WHAT YOU NEED TO DO:
**a)** Using the Ebert trademark passage, mark each statement yes or no and quote the words that decide it: (i) Ebert is 65 years old. (ii) Ebert says he demanded the removal of the Thumbs. (iii) Ebert found the first offer generous.
**b)** Answer from the Ebert trademark passage:
(i) Who holds the trademark together with Ebert?
(ii) Which company distributes the syndicated show?
(iii) On what day was the first offer made?
**c)** Reproduce word for word the stretch of the Ebert trademark passage from "Ebert, in a" through "late Gene Siskel.".

PAGE EXCERPT:

- Opening Delimiter -

Ebert, in a posting on his website, refutes a Friday news report that said he had made the edict.
Film critic Roger Ebert, photographed at his Chicago home in April 2007, holds the trademark to the 'thumbs up-thumbs down' assessment along with the estate of the late Gene Siskel.
(Dom Najolia/Chicago Sun-Times/Associated Press)
According to the Associated Press report, Disney-ABC Domestic Entertainment released a statement saying Ebert has "exercised his right to withhold use of the 'thumbs' until a new contract is signed."
The 65-year-old critic is working out a new deal with Disney-ABC Domestic Television, the syndicated show's distributor.
"Contrary to Disney’s press release, I did not demand the removal of the Thumbs™," said the writer on his website.
"We are discussing the continued use of our Thumbs™ trademarks.… I had made it clear the Thumbs™ could remain during good-faith negotiations."
Ebert also indicated the negotiations weren't going well. According to him: "They made a first offer on Friday which I considered offensively low."

- Closing Delimiter -

DATA TO EXAMINE:
- Opening Delimiter -

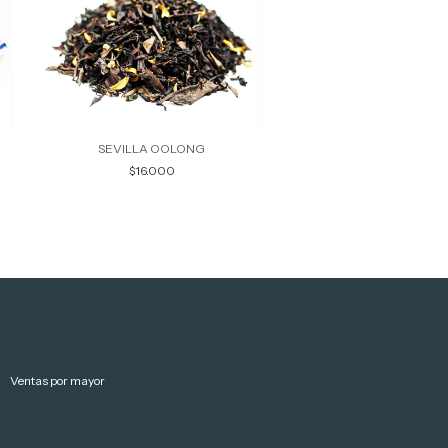
SEVILLA OOLONG
POR LAS CALLES DE 
$16.000
$16.000
Ventas por mayor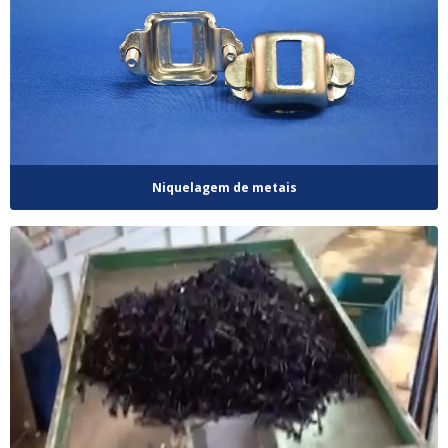
Niquelagem de metais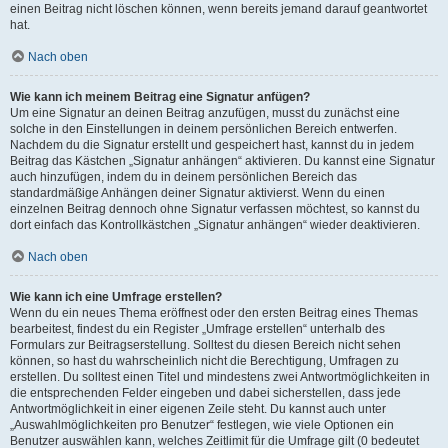
einen Beitrag nicht löschen können, wenn bereits jemand darauf geantwortet
hat.
Nach oben
Wie kann ich meinem Beitrag eine Signatur anfügen?
Um eine Signatur an deinen Beitrag anzufügen, musst du zunächst eine
solche in den Einstellungen in deinem persönlichen Bereich entwerfen.
Nachdem du die Signatur erstellt und gespeichert hast, kannst du in jedem
Beitrag das Kästchen „Signatur anhängen“ aktivieren. Du kannst eine Signatur
auch hinzufügen, indem du in deinem persönlichen Bereich das
standardmäßige Anhängen deiner Signatur aktivierst. Wenn du einen
einzelnen Beitrag dennoch ohne Signatur verfassen möchtest, so kannst du
dort einfach das Kontrollkästchen „Signatur anhängen“ wieder deaktivieren.
Nach oben
Wie kann ich eine Umfrage erstellen?
Wenn du ein neues Thema eröffnest oder den ersten Beitrag eines Themas
bearbeitest, findest du ein Register „Umfrage erstellen“ unterhalb des
Formulars zur Beitragserstellung. Solltest du diesen Bereich nicht sehen
können, so hast du wahrscheinlich nicht die Berechtigung, Umfragen zu
erstellen. Du solltest einen Titel und mindestens zwei Antwortmöglichkeiten in
die entsprechenden Felder eingeben und dabei sicherstellen, dass jede
Antwortmöglichkeit in einer eigenen Zeile steht. Du kannst auch unter
„Auswahlmöglichkeiten pro Benutzer“ festlegen, wie viele Optionen ein
Benutzer auswählen kann, welches Zeitlimit für die Umfrage gilt (0 bedeutet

- Closing Delimiter -

RESULTS IN ORDER:
**a)**
(i) Yes: "The 65-year-old critic"
(ii) No: "I did not demand the removal of the Thumbs™"
(iii) No: "They made a first offer on Friday which I considered offensively low."

**b)**
(i) The estate of the late Gene Siskel
(ii) Disney-ABC Domestic Television
(iii) Friday

**c)**
Ebert, in a posting on his website, refutes a Friday news report that said he had made the edict.
Film critic Roger Ebert, photographed at his Chicago home in April 2007, holds the trademark to the 'thumbs up-thumbs down' assessment along with the estate of the late Gene Siskel.